Automatic Batching — OpenVINO™ documentation (original) (raw)

The Automatic Batching Execution mode (or Auto-batching for short) performs automatic batching on-the-fly to improve device utilization by grouping inference requests together, without programming effort from the user. With Automatic Batching, gathering the input and scattering the output from the individual inference requests required for the batch happen transparently, without affecting the application code.

Auto Batching can be used directly as a virtual device or as an option for inference on CPU/GPU/NPU (by means of configuration/hint). These 2 ways are provided for the user to enable the BATCH devices explicitly or implicitly, with the underlying logic remaining the same. An example of the difference is that the CPU device doesn’t support implicitly to enable BATCH device, commands such as ./benchmark_app -m <model> -d CPU -hint tput will not apply BATCH device implicitly, but ./benchmark_app -m <model> -d "BATCH:CPU(16) can explicitly load BATCH device.

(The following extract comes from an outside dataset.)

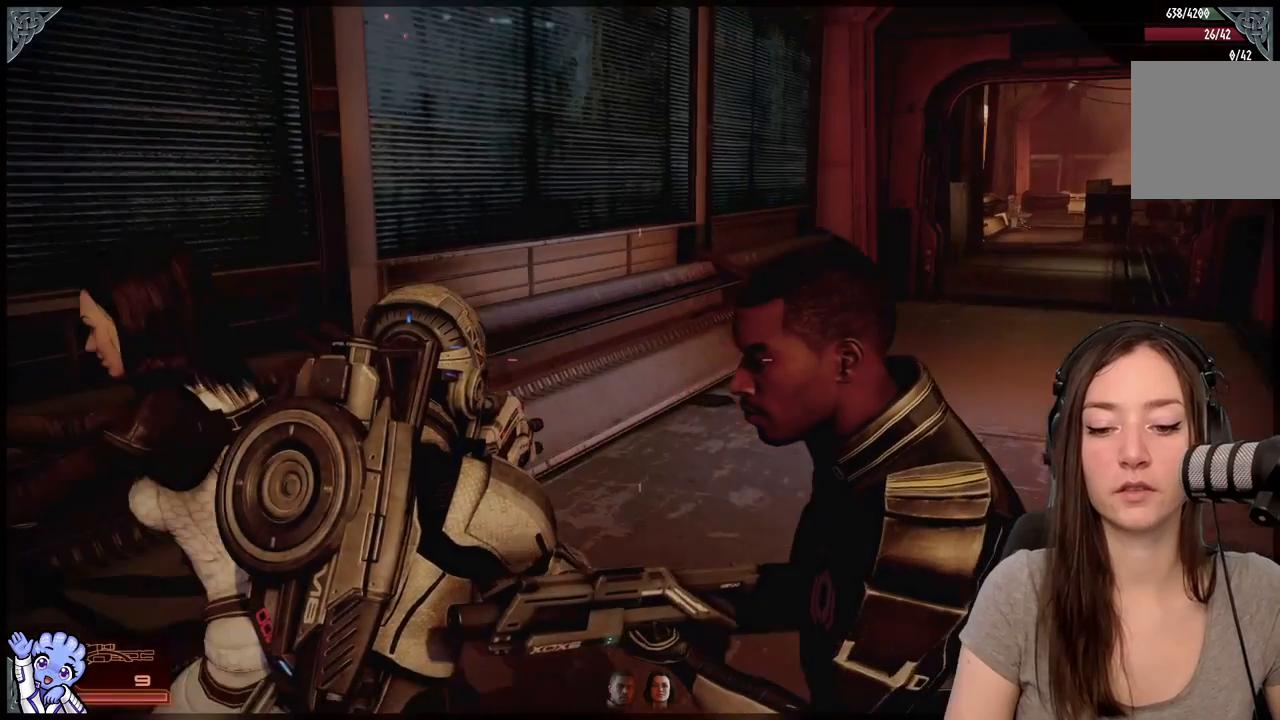
{"buttons": [], "left_stick": "center", "right_stick": "center", "events": [[100, "right_stick", "center"]]}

Auto-batching primarily targets the existing code written for inferencing many requests, each instance with the batch size 1. To get corresponding performance improvements, the application must be running multiple inference requests simultaneously. Auto-batching can also be used via a particular virtual device.

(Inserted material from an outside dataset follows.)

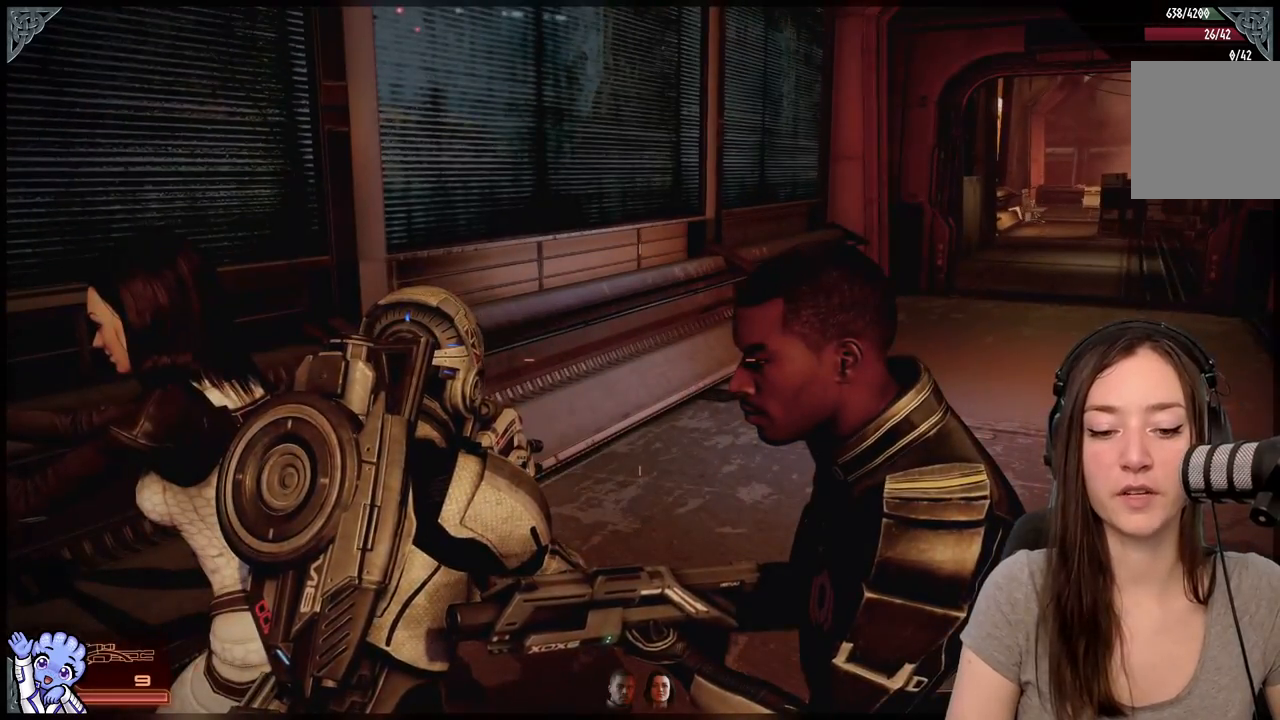
{"buttons": [], "left_stick": "center", "right_stick": "left", "events": [[150, "right_stick", "down-left"], [500, "right_stick", "left"]]}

This article provides a preview of the Automatic Batching function, including how it works, its configurations, and testing performance.

How Automatic Batching Works#

Enabling Automatic Batching

Batching is a straightforward way of leveraging the compute power of GPU and saving on communication overheads. Automatic Batching is “implicitly” triggered on the GPU when ov::hint::PerformanceMode::THROUGHPUT is specified for the ov::hint::performance_mode property for the compile_model or set_property calls.

Python

import openvino.properties as props
import openvino.properties.hint as hints

config = {hints.performance_mode: hints.PerformanceMode.THROUGHPUT}
compiled_model = core.compile_model(model, "GPU", config)

C++

auto compiled_model = core.compile_model(model, "GPU", ov::hint::performance_mode(ov::hint::PerformanceMode::THROUGHPUT));

To enable Auto-batching in the legacy apps not akin to the notion of performance hints, you need to use the explicit device notion, such as BATCH:GPU.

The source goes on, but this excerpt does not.